All a team needs to play in this year’s NCAA tournament is five healthy players. How about a coach? The NCAA will get back to you on that.
The fluid nature of a March Madness played amid the coronavirus pandemic was spelled out Wednesday, hours before the NCAA selection committee began meeting to hash out a 68-team bracket that could remain in flux up until the games tip off next week.
In explaining a number of contingencies that could come into play if teams are exposed to COVID-19, NCAA senior VP of basketball Dan Gavitt said that as long as a team has five healthy players, it’s good to go. And if that team’s coaching staff gets decimated by the coronavirus?
For months, the NCAA has been laying out protocols to ensure the tournament will go off in somewhat normal-looking fashion. The biggest change is that all 68 teams will descend on Indianapolis next week, and all games will be played in and around the city over 19 days.

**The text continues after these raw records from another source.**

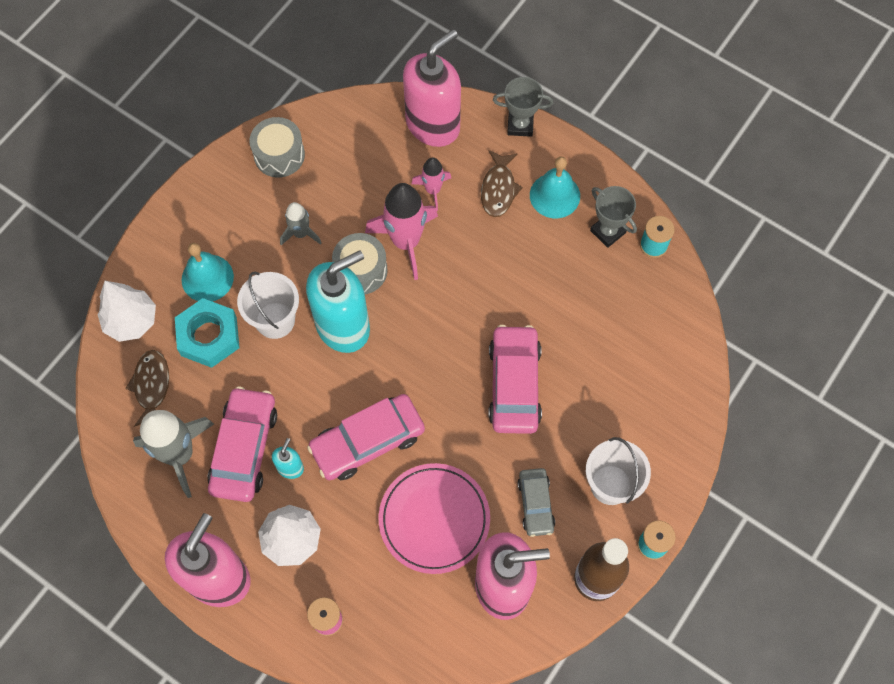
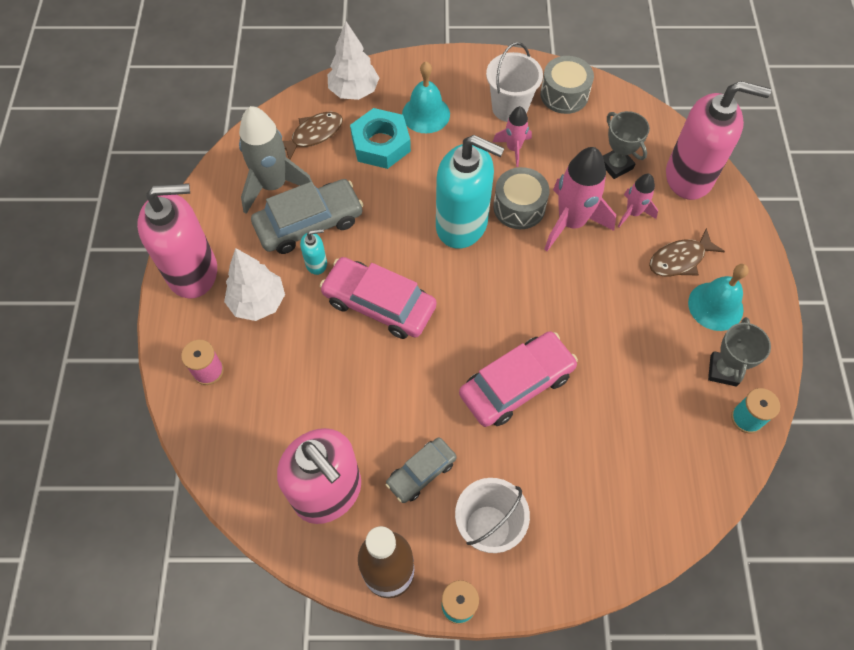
camera: 55 degrees right, 5 degrees down
pink car [207,386,277,502] -> grey car [251,179,364,254]
white bucket [237,272,299,339] -> white bucket moved to [486,42,543,122]
grey rocket [280,202,322,245] -> pink rocket [493,106,532,167]
pink plate [379,463,490,574] -> none
grey trophy [493,77,553,137] -> grey trophy moved to [603,111,650,179]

Players will have their own rooms and teams will have their own floors at designated hotels throughout their stay in Indiana. Players and coaches will be subject to frequent virus testing and contact tracing. To augment that effort, when they’re at practice and in games, players will wear devices that track their location and can keep track of people they’ve been in close proximity with — helpful if one of those close contacts tests positive.
Two weeks ago, the NCAA released its policy about how and when teams that make the tournament might be replaced if they’re struck by the virus. The bracket comes out during the usual reveal, on Sunday evening. After 6 p.m. Tuesday, teams that make the field cannot be replaced if they get sick, and their scheduled opponents would simply move on in the bracket.